Based on economic theory, two main types of impact to supply have to be analysed (modeled). The impact to supply can be attributed to improved role of physical infrastructure, R&D, education or training activities by directly increasing output. It increases the ability of indigenous producers to compete on the international market.
The second type of supply effect appears from an increase in the productivity of all or some of the production actors due to ameliorated infra structure improvements, an improved R&D base, and an increase in the level of human capital due to training and other education activities. Such an effect can be called the "external effect of productividy". The external effect of productivity has two sides - production and market services are becoming more efficient and more competitive but demand for labour power is reduced if output growth remains negligible.
The positive side of this phenomenon (the above-mentioned external effect of productivity) is that increase in the efficiency of factors simultaneously increases real income and this effect produces a chain multiplier effect and creates other benefits in the economy.



In Lithuania the HERMIN family model was used in 2009 for the first time to assess the impact of the EU Structural Funds on GDP. During this assessment, BGI Consulting together with the developer of HERMIN modeling system, EC expert, dr. John Bradley used the HERLIT-5 model, covering 5 production sectors:

  • Agriculture, Forestry and Fisheries;
  • Production;
  • Construction;
  • Market services;
Non-market services.
In the survey carried out by the Ministry of Economy in 2011, BGI Consulting has developed a version of the model (HERLIT-16), in which the supply side of the economy has been modeled for sixteen sectors.

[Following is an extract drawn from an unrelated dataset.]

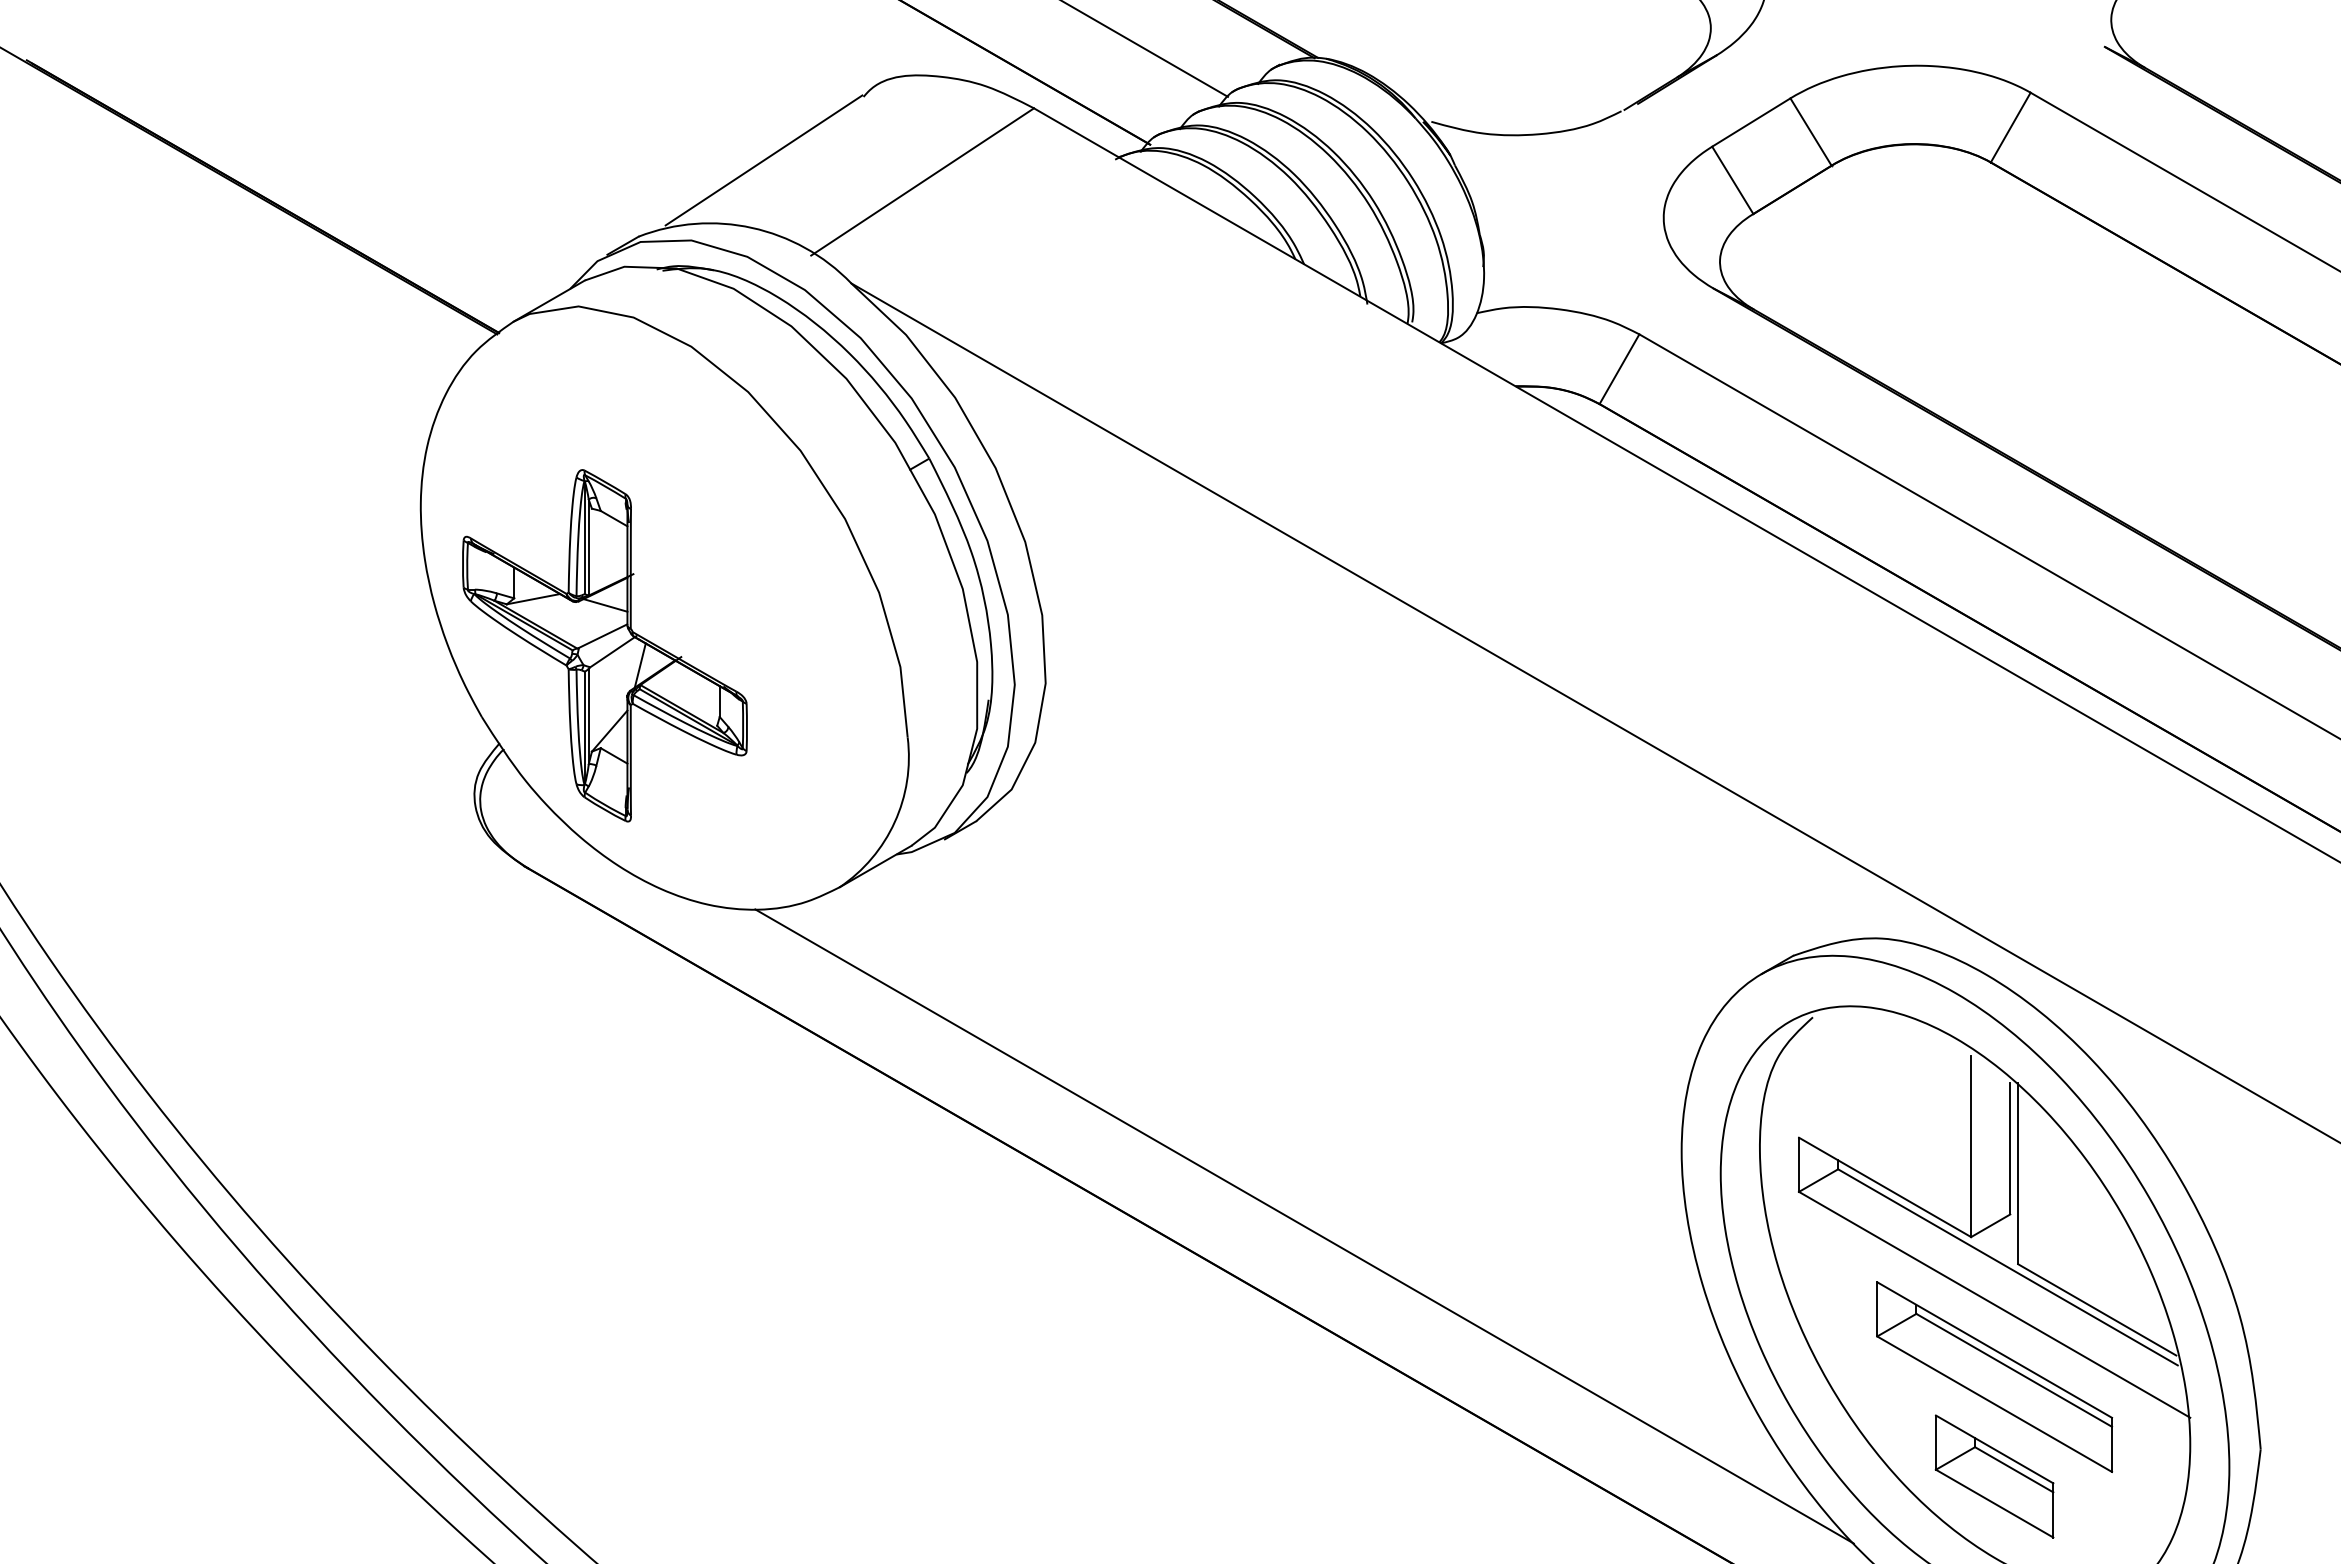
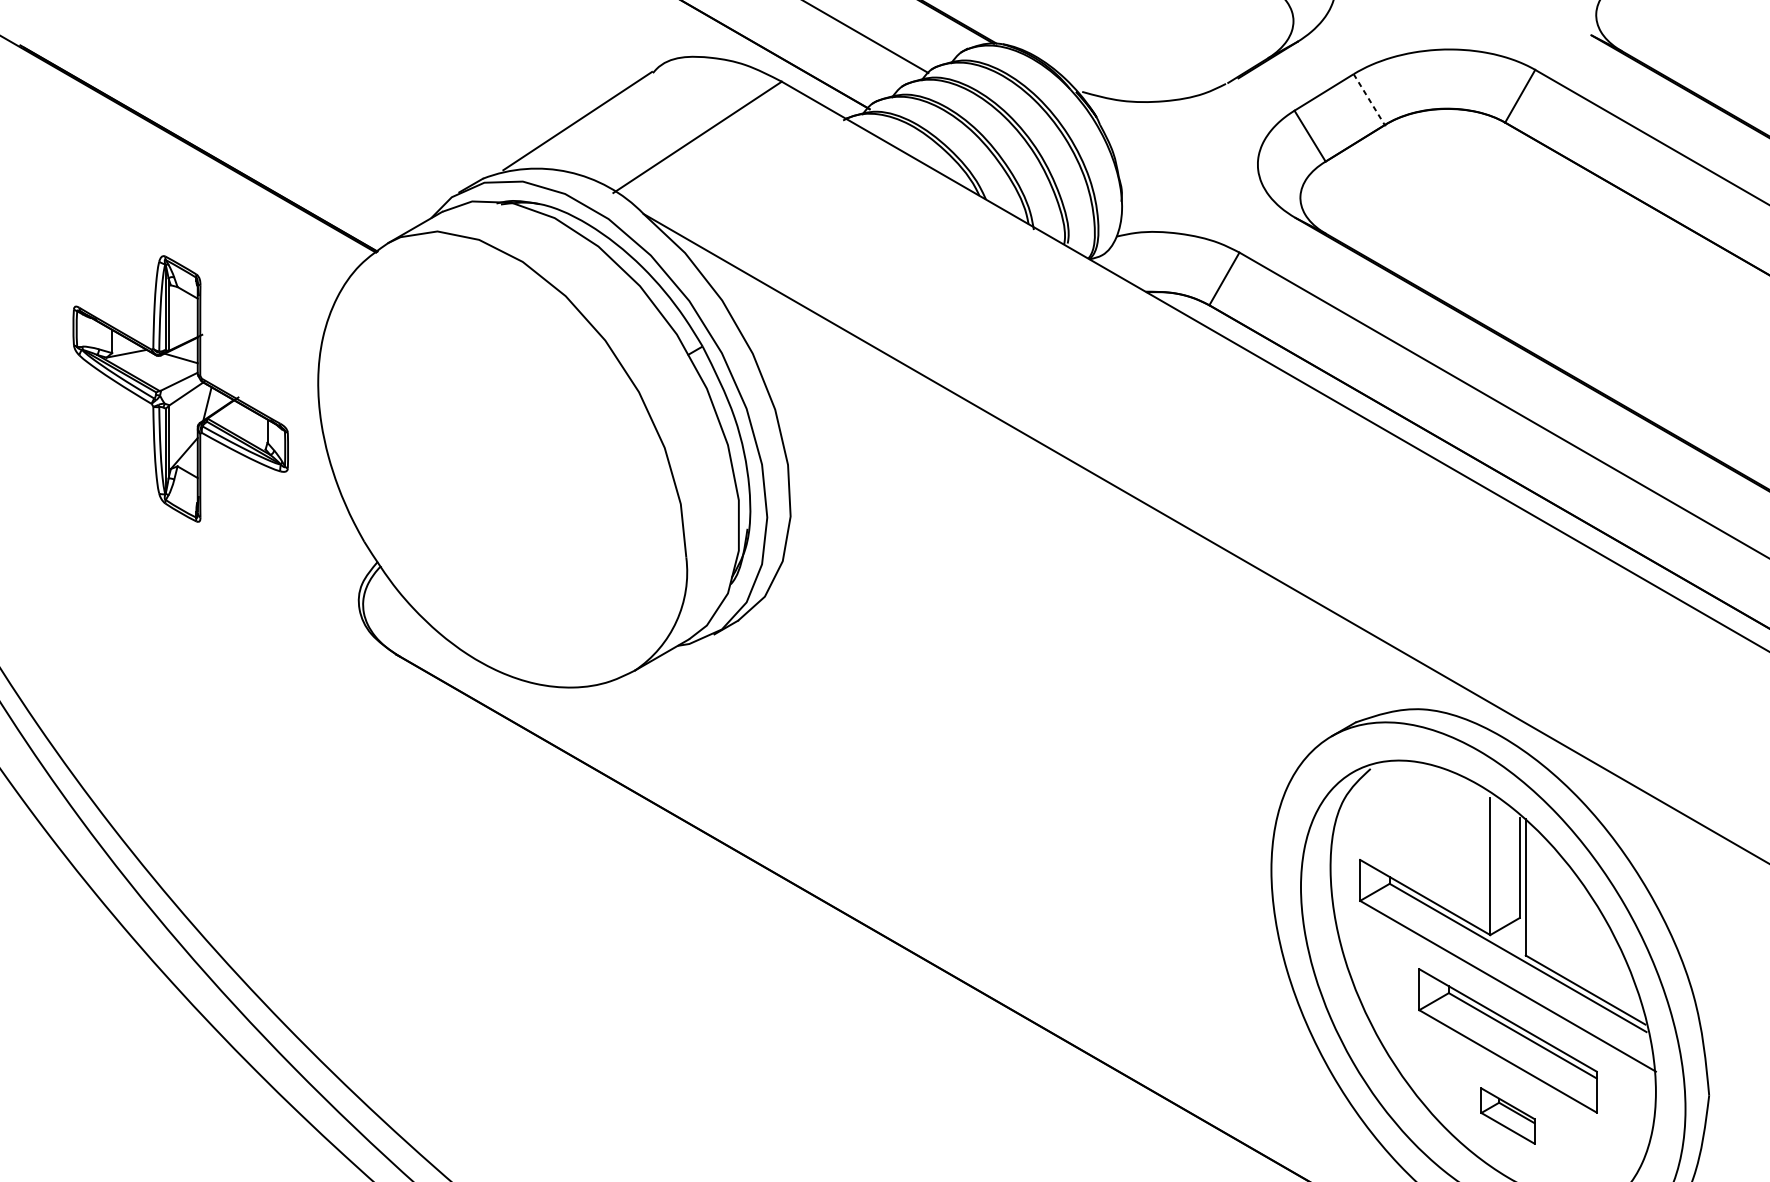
line: (1811, 132) -> (1369, 99), solid -> dashed
part: (604, 645) -> (180, 388), moved
line: (1304, 1226) -> (986, 927), removed
part: (1994, 1476) -> (1507, 1116), size x0.6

Manufacturing and market services were analysed more disaggregated by dividing into six manufacturing and four market services sub-sectors. Mining and quarrying, energy-related activities and community-based services were analysed separately.
Subsequently, BGI Consulting developed and implemented separate, more dispersed versions of the HERMIN / HERLIT model and used them to carry out  assessments at the request of the Ministries of Finance, Transport, Agriculture and Foreign Affairs of the Republic of Lithuania.
HERMIN Model System for Baltic Countries
In the long run, HERMIN's regional modeling systems have been developed and refined. The most recent exercise commissioned by the European Commission on the modeling HERMIN model was the assessment of r expected esults of Cohesion Policy in Estonia, Lithuania and Latvia for 2014-2020 (carried out at the request of the European Commission's Directorate-General for Regional and Urban Policy through Sweco International AB). During this assessment, BGI Consulting, together with the developer of HERMIN modeling system, EC expert, dr. John Bradley has developed and used the modeling system for the economies of the three Baltic States.
According to the results of the modeling, the largest return on investment of EU funds between 2014 and 2020 is expected in Estonia, in which, over a period of 18 years, the benefit generated by the investment is 2.51 times higher than the investment itself. Lithuania is expected to recieve a return of 2.33 times.
Modelling of Thematical Indicators
HERMIN / HERLIT model can be supplemented by satellite equations that allow us to model the impact of monitoring indicators when economic logic allows these indicators to be linked to the HERMIN / HERLIT system. For example, the evaluation carried out at the request of the Ministry of Economy examined the impact on monitoring indicators administered by the Ministry of Economy ( such as tourism, energy, business and business environment, R & D). For example, in order to reflect the situation in the energy field, the following monitoring indicators were modeled:
  • Energy intensity (energy per unit of GDP). The indicator was modeled in conjunction with real GDP per capita and time series.
  • Renewable energy share in total energy consumption. The indicator was tied to real GDP per capita and time series.
 It is equally possible to select and model other indicators reflecting the state of the individual public policy areas.